-- やること --
下のインタビュー記事で「今までで一番、反響を感じる個展でした。」から始まる段落を、主な事実を残したまま箇条書きにまとめてください。

-- 提供された抜粋 --
......
INTERVIEW

友沢こたお
2022

友沢こたおさん

あるとき、「無意識にスライムをかぶってしまった」という友沢こたお。実体験が元になり、艶のある鮮やかなスライムを取り入れた人物像シリーズを描き続けている。かぶったときに感じた“生”の感触、“根源的な何か”を探り続ける友沢の作品は、観る人に強烈な体験を残す。個展では開催と同時に作品が完売するなど、東京藝術大学大学院に籍を置く若手アーティストながら、早々とその才能を開花させた友沢。大盛況のうちに幕を閉じた渋谷PARCO「PARCO MUSEUM TOKYO」での個展「Kotao Tomozawa Solo Exhibition “SPIRALE”」を終えたばかりの彼女にきく、作品に込めた想い、幼少期のこと、才能のこと。

立体作品に挑戦した渋谷PARCOでの個展。

立体作品に挑戦した渋谷PARCOでの個展。
(c)PARCO MUSEUM TOKYO

今までで一番、反響を感じる個展でした。普段SNSはそこまで見ないんですけど、インスタグラムの通知欄がすごいことになっていて、渋谷PARCOという場所はやはり足を運びやすいんだと実感しました。2メートル近くある新作をたくさんお披露目できたし、過去作も含めて展示できたので、ここ5年くらいの集大成として見てもらえる機会になったはずです。今回の展示で、初めて立体作品にも挑戦しました。立体化するにあたって、私の中のどういう感情から作品が生まれたかなど、造形師さんが丁寧に分析してくださって。何度も打ち合わせを重ね、フォルムや色に時間をかけました。スライムをかけるところから一緒に見てもらったのは、母以外で初めて。美しい形にしていただき、すごく感謝しています。

立体作品に挑戦した渋谷PARCOでの個展。
......
保存データ項目:
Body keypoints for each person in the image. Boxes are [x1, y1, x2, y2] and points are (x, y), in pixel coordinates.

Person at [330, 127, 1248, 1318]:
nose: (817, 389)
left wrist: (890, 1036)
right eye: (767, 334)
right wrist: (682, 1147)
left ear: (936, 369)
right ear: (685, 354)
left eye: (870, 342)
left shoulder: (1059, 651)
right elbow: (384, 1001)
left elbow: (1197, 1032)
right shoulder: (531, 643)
......
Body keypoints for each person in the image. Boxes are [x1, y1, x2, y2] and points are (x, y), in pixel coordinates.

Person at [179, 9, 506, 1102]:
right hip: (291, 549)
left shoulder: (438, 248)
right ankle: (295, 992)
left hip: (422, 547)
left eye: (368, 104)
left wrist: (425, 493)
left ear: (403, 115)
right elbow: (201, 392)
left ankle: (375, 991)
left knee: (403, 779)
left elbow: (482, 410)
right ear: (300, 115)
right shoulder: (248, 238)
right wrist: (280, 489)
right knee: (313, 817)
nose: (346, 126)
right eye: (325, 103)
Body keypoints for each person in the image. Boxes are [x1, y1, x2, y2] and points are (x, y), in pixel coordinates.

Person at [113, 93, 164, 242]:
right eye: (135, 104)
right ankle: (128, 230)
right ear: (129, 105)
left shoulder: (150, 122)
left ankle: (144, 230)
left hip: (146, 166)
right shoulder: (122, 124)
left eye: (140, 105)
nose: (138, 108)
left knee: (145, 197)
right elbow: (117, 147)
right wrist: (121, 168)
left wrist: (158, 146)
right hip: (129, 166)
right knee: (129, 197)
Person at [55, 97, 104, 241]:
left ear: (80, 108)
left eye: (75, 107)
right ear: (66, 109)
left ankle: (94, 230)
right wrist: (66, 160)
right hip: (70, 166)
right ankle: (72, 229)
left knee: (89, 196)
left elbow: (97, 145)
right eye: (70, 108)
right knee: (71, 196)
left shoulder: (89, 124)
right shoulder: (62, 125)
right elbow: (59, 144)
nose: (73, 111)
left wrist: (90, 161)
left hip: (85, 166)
......
-- 結果 --
- 渋谷PARCOでの個展は、これまでで一番反響を感じた個展だった。
- インスタグラムの通知欄がすごいことになり、渋谷PARCOは足を運びやすい場所だと実感した。
- 2メートル近くある新作をたくさん披露し、過去作も展示したので、ここ5年くらいの集大成として見てもらえる機会になった。
- 今回の展示で初めて立体作品に挑戦した。
- 造形師さんが、どういう感情から作品が生まれたかなどを丁寧に分析した。何度も打ち合わせを重ね、フォルムや色に時間をかけた。
- スライムをかけるところから見てもらったのは母以外では初めてで、美しい形にしてもらったことにすごく感謝している。